Copy out the text of all the material below word for word, leaving out the pictures.
─── Data for the task ───
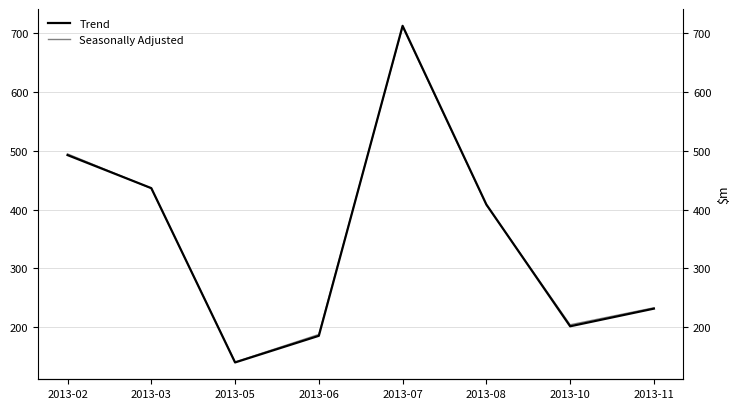

What is the value of the Seasonally Adjusted point at the 8th from the left?

232.8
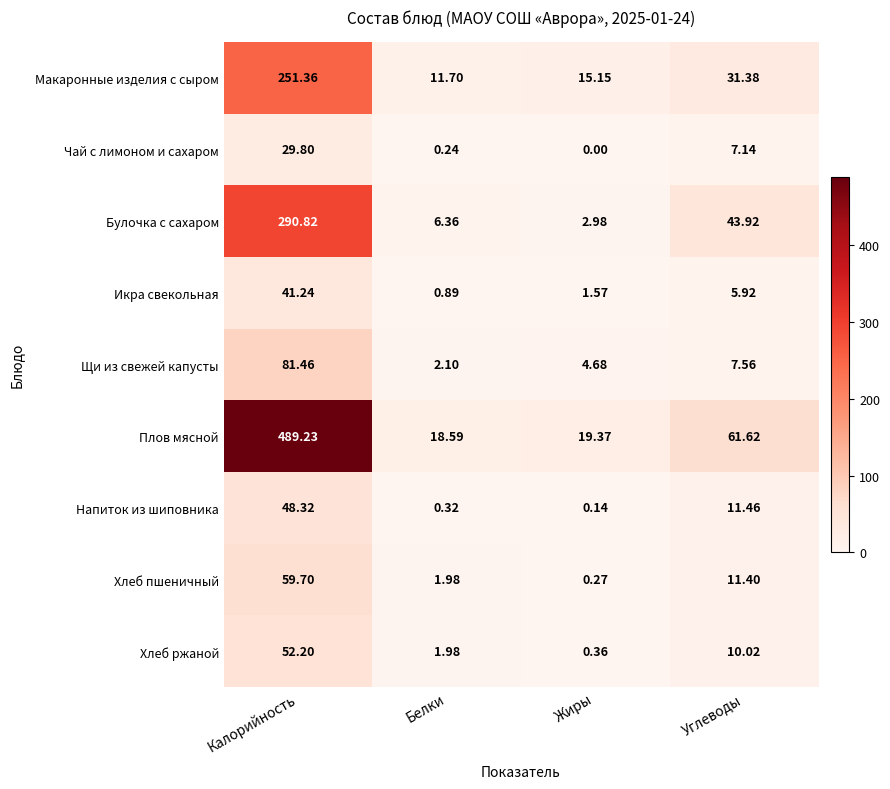

How many series are shown in this chart?

9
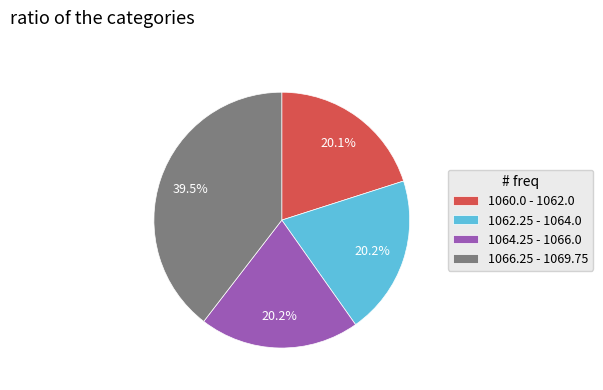

What is the ratio of the value at 1064.25 - 1066.0 to the value at 1062.25 - 1064.0?

1.0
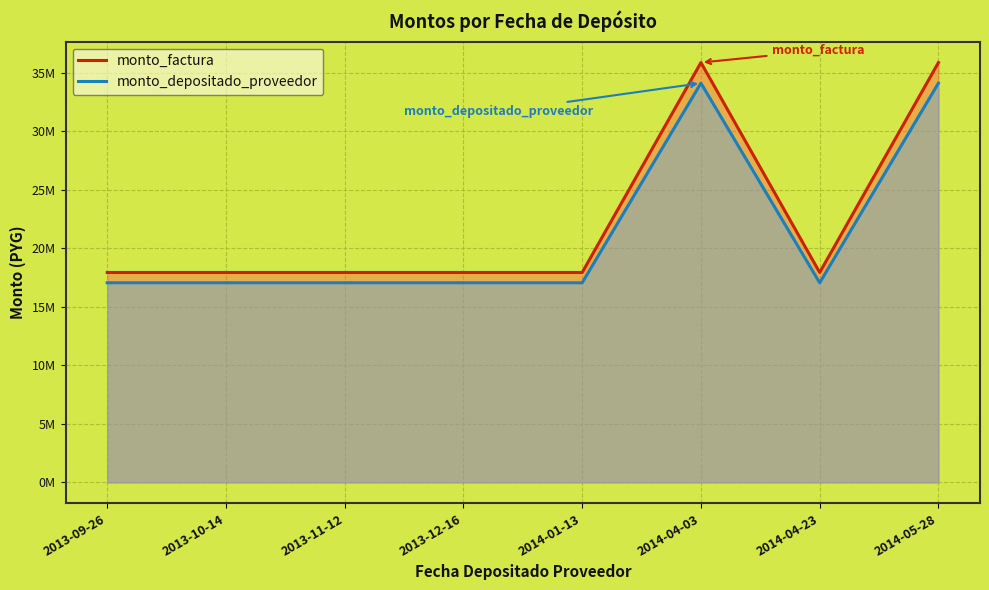

Which has a higher value, 2013-11-12 or 2013-12-16?

2013-11-12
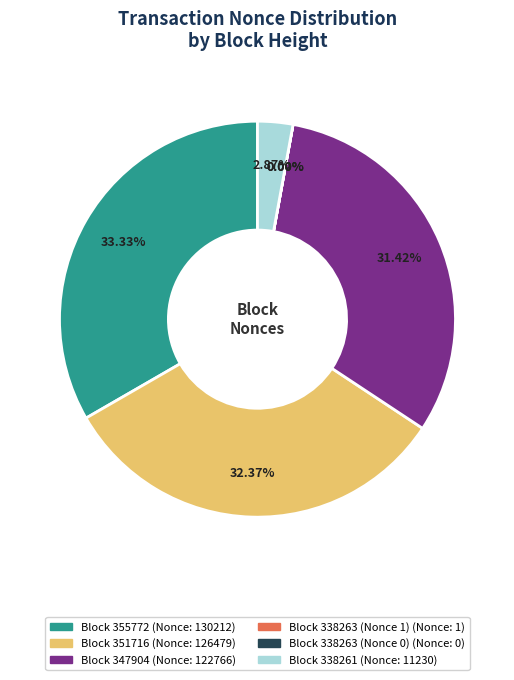

Is there a majority slice in this chart?

No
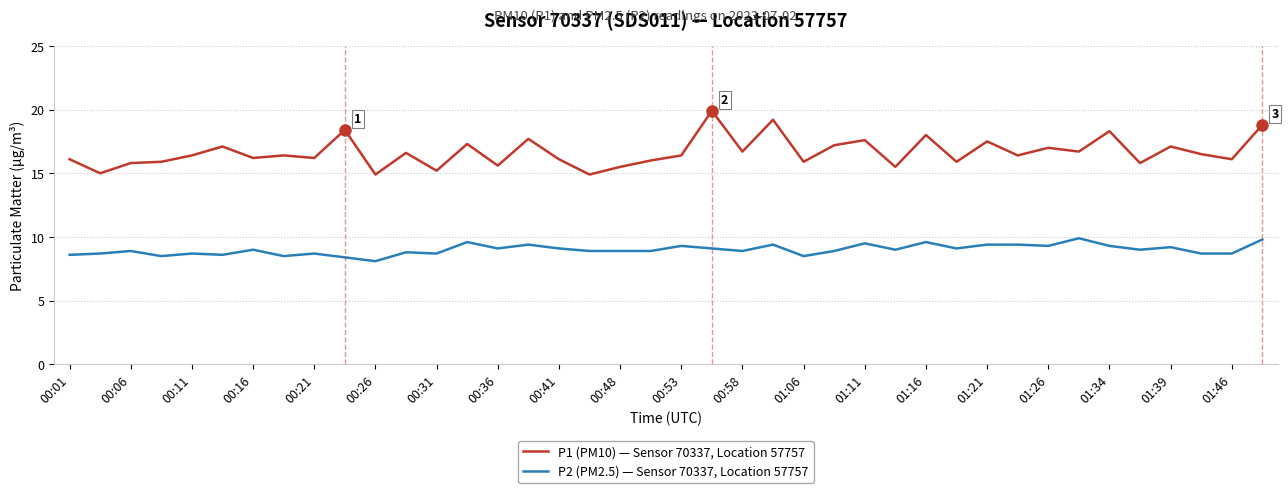

True or false: P1 (PM10) — Sensor 70337, Location 57757 and P2 (PM2.5) — Sensor 70337, Location 57757 intersect in this chart.

False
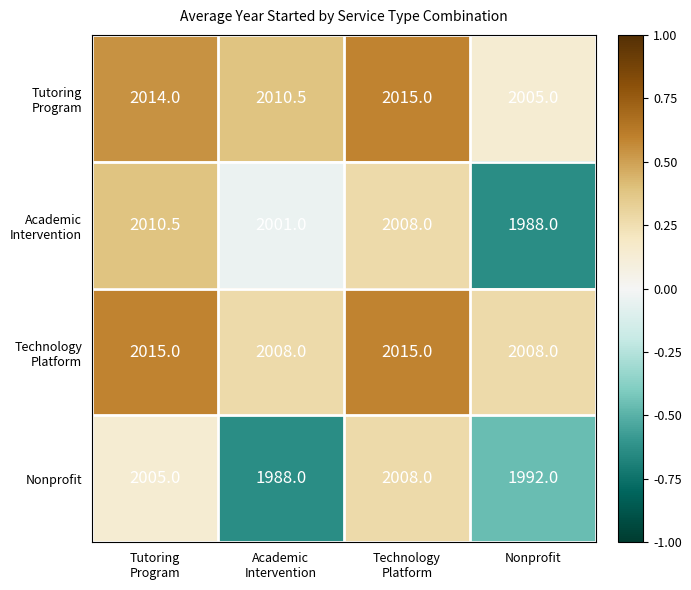

True or false: Nonprofit has a value of 1145.0 at Nonprofit.

False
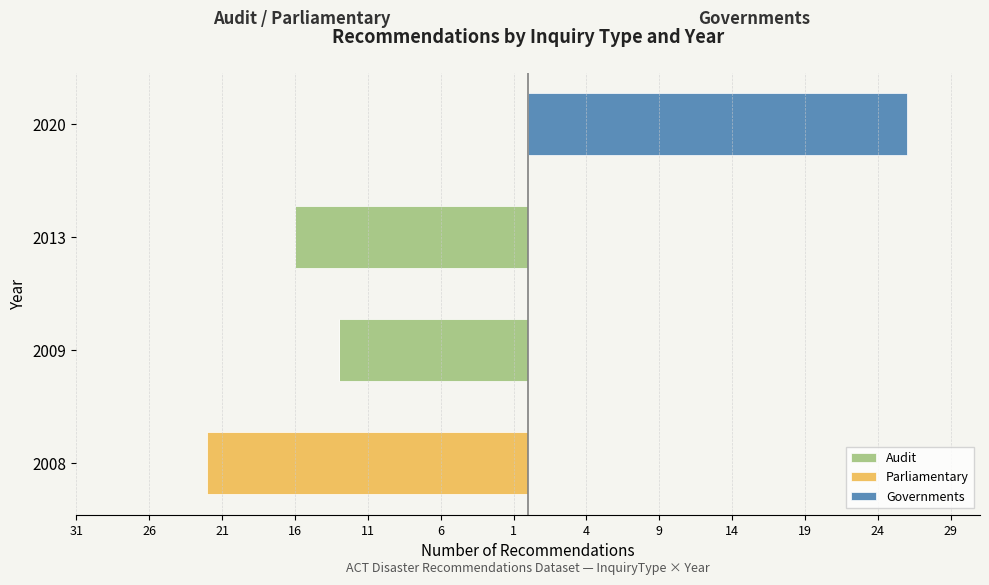

True or false: Audit has a value of -5 at 2009.

False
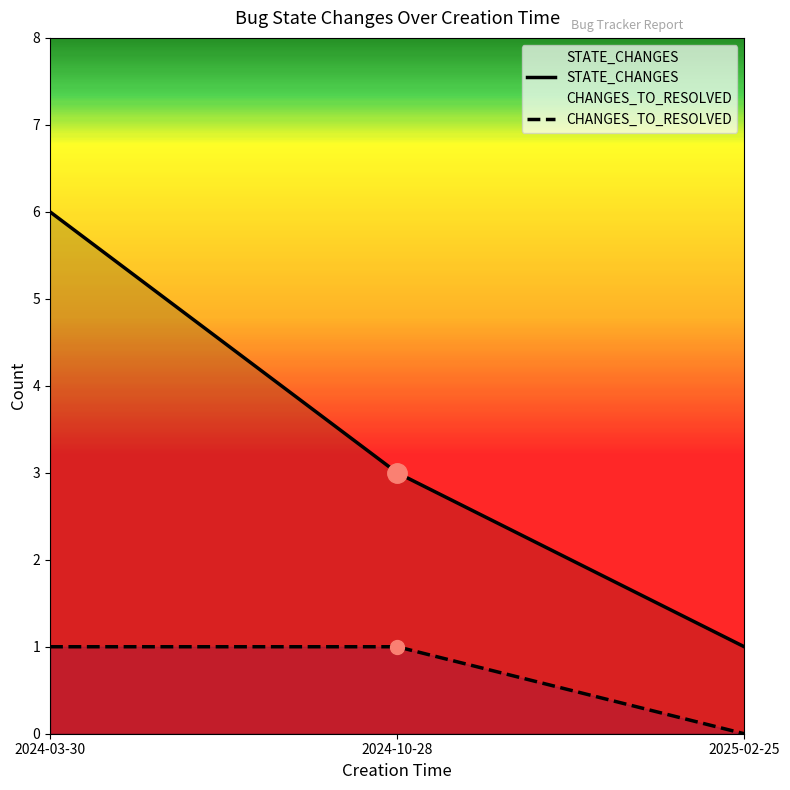

Reading left to right, extract all data points from this chart.

STATE_CHANGES: 2024-03-30=6	2024-10-28=3	2025-02-25=1
CHANGES_TO_RESOLVED: 2024-03-30=1	2024-10-28=1	2025-02-25=0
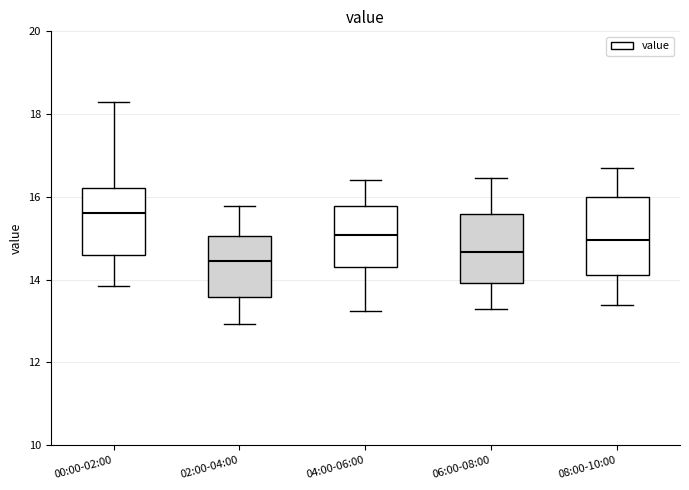

Which box has the lowest median line?

02:00-04:00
───
_Output for this task_.
What is the value of the Seasonally Adjusted point at the 8th from the left?

232.8

How many series are shown in this chart?

9

What is the ratio of the value at 1064.25 - 1066.0 to the value at 1062.25 - 1064.0?

1.0

Which has a higher value, 2013-11-12 or 2013-12-16?

2013-11-12

Is there a majority slice in this chart?

No

True or false: P1 (PM10) — Sensor 70337, Location 57757 and P2 (PM2.5) — Sensor 70337, Location 57757 intersect in this chart.

False

True or false: Nonprofit has a value of 1145.0 at Nonprofit.

False

True or false: Audit has a value of -5 at 2009.

False

Reading left to right, extract all data points from this chart.

STATE_CHANGES: 2024-03-30=6	2024-10-28=3	2025-02-25=1
CHANGES_TO_RESOLVED: 2024-03-30=1	2024-10-28=1	2025-02-25=0

Which box has the lowest median line?

02:00-04:00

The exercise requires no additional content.